Independent Contractor vs. Employee? or How much trouble could you be getting into with sub-contractors?

The State of Connecticut, in an effort to ensure that all workers are appropriately classified, looks very closely at the circumstances of a worker's employment and carefully scrutinizes factors that indicate whether a worker is an employee or an independent contractor. Connecticut does not employ a statute or regulation-derived list of factors to determine whether a worker is an employee or an independent contractor. Instead, after examining the totality of evidence, Connecticut courts have consistently used the test of “the employer's right to control the means and methods of the work” to determine a worker's status under the law.
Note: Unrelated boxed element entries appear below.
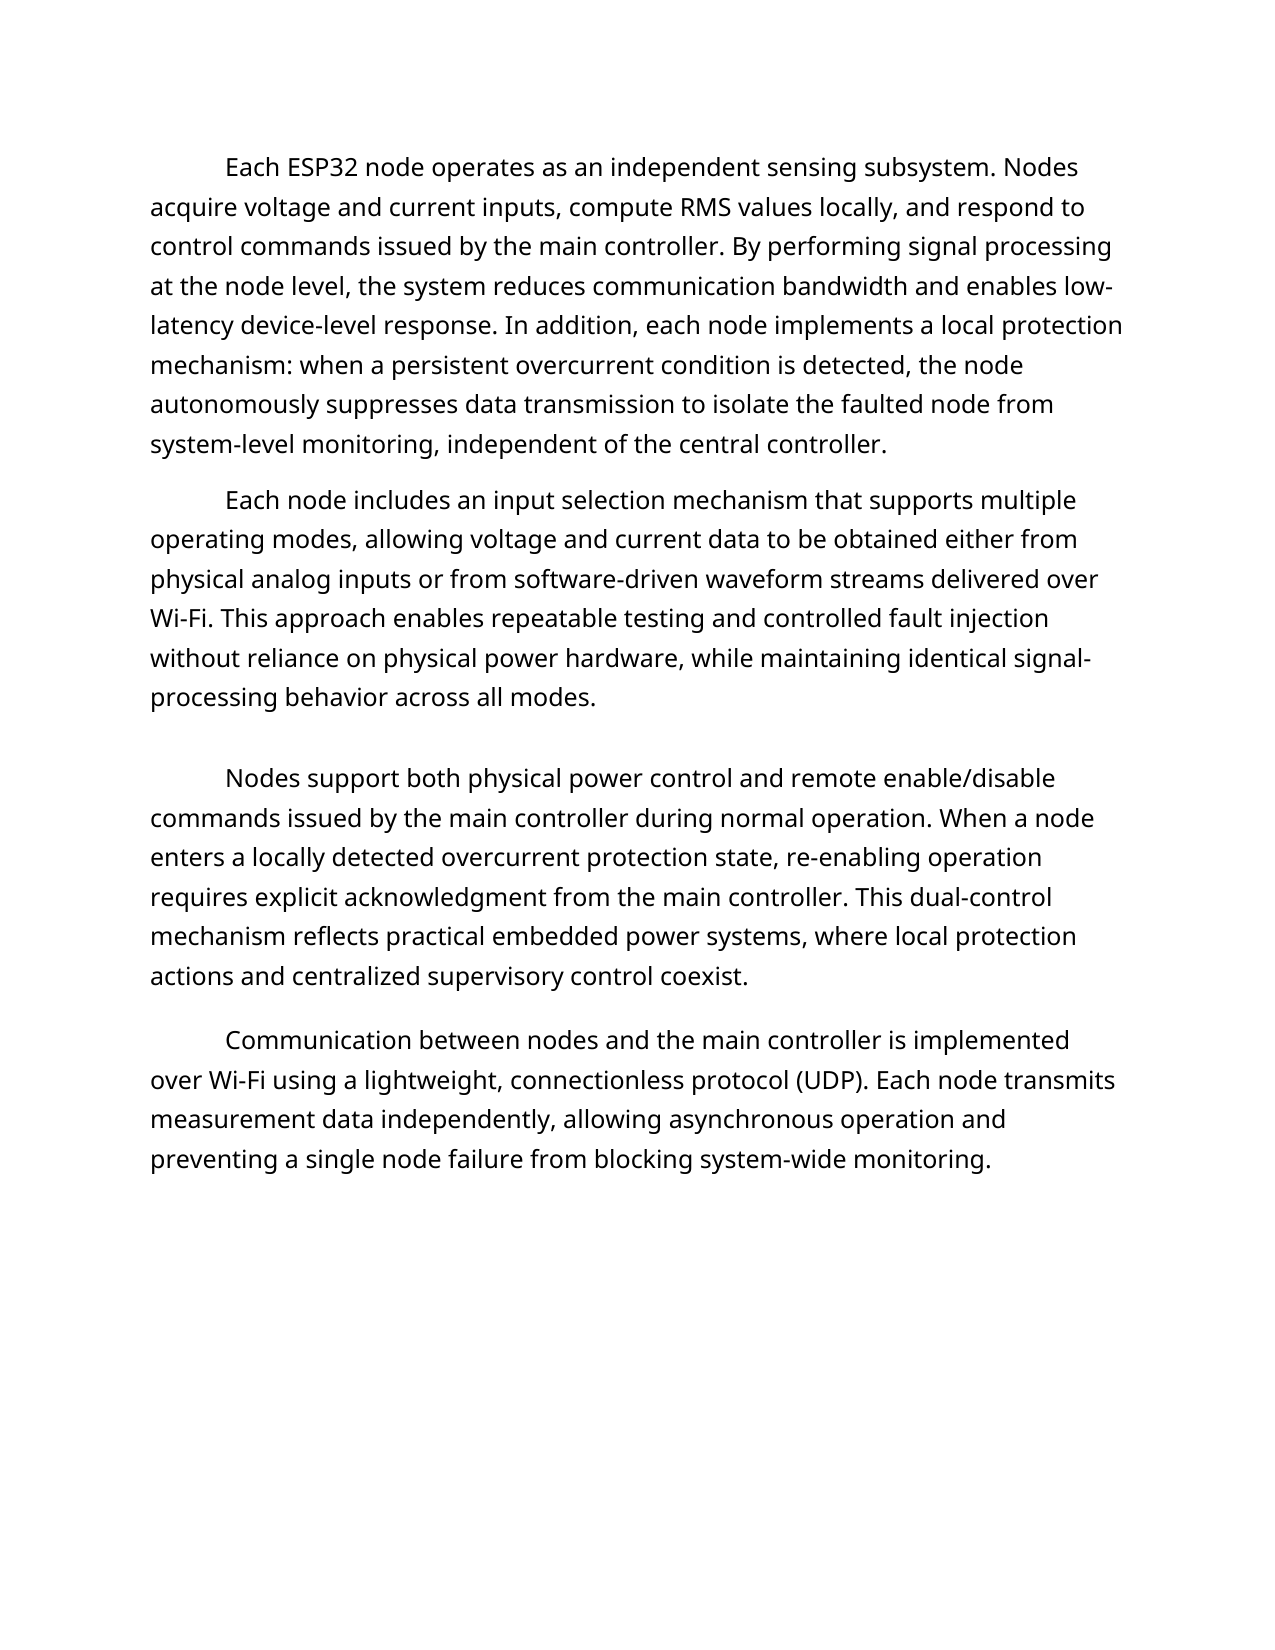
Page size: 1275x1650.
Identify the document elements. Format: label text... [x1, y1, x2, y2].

text Nodes support both physical power control and remote enable/disable commands issued by the main controller during normal operation. When a node enters a locally detected overcurrent protection state, re-enabling operation requires explicit acknowledgment from the main controller. This dual-control mechanism reflects practical embedded power systems, where local protection actions and centralized supervisory control coexist. [150, 761, 1125, 992]
text Each ESP32 node operates as an independent sensing subsystem. Nodes acquire voltage and current inputs, compute RMS values locally, and respond to control commands issued by the main controller. By performing signal processing at the node level, the system reduces communication bandwidth and enables low-latency device-level response. In addition, each node implements a local protection mechanism: when a persistent overcurrent condition is detected, the node autonomously suppresses data transmission to isolate the faulted node from system-level monitoring, independent of the central controller. [150, 150, 1125, 460]
text Communication between nodes and the main controller is implemented over Wi-Fi using a lightweight, connectionless protocol (UDP). Each node transmits measurement data independently, allowing asynchronous operation and preventing a single node failure from blocking system-wide monitoring. [150, 1023, 1125, 1175]
text Each node includes an input selection mechanism that supports multiple operating modes, allowing voltage and current data to be obtained either from physical analog inputs or from software-driven waveform streams delivered over Wi-Fi. This approach enables repeatable testing and controlled fault injection without reliance on physical power hardware, while maintaining identical signal-processing behavior across all modes. [150, 482, 1125, 714]
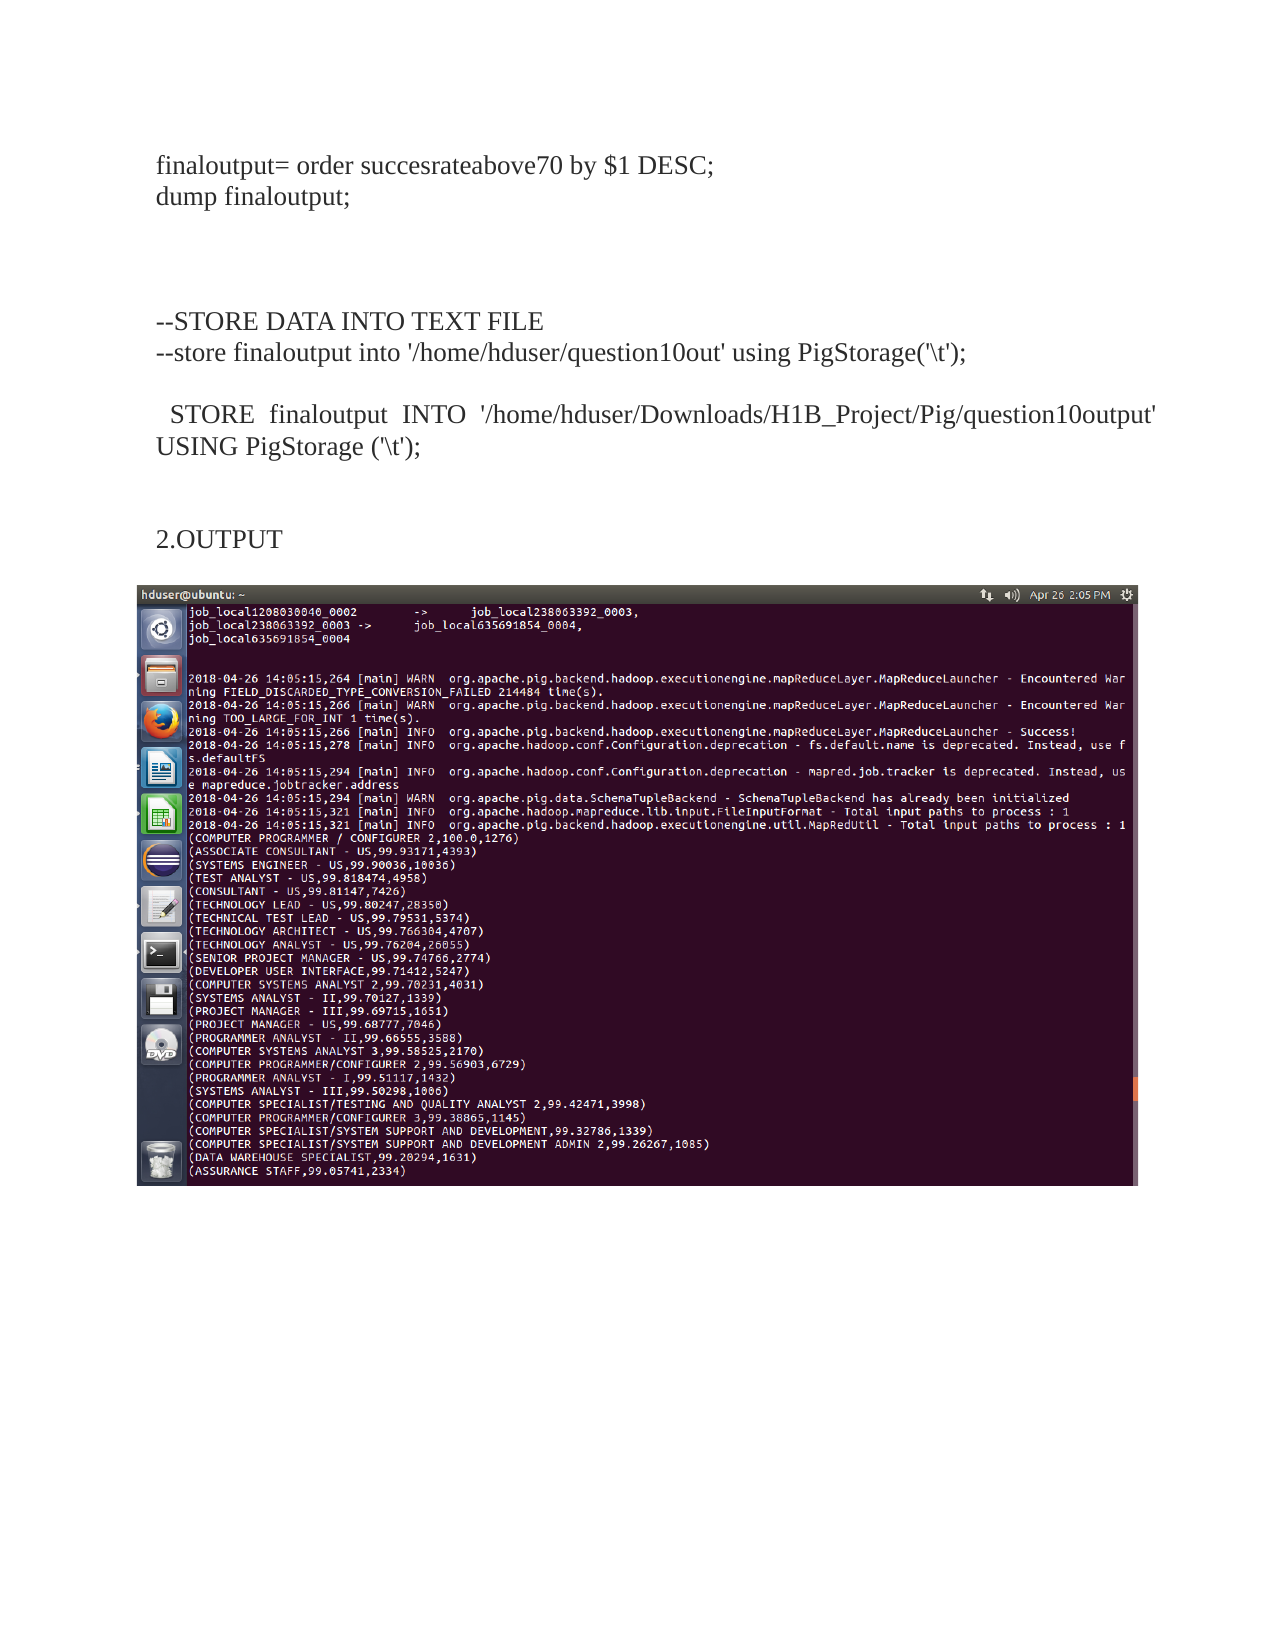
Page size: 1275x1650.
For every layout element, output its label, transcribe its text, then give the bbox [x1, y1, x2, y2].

The policy of the Workers' Compensation Division can be understood as favoring determinations that find coverage for injured workers.

While you, as an employer, may believe that a worker is not an employee, but rather an independent contractor, it is possible that the Connecticut Workers' Compensation Division will disagree. If you are uninsured, you will be required to pay out of your pocket the statutory benefits for the employee, and may be subject to civil fines and criminal prosecution (i.e., a Class D felony). And, having forfeited your statutory immunity, you also may be liable for the worker's noneconomic damages (such as pain and suffering) if the worker decides to sue you. If you are insured, the audit of your policy may result in you being billed for additional premium, whether a worker makes a claim or not. For this reason, we urge you to carefully consider how you classify a worker. You may want to consider legal counsel before designating a worker as an independent contractor.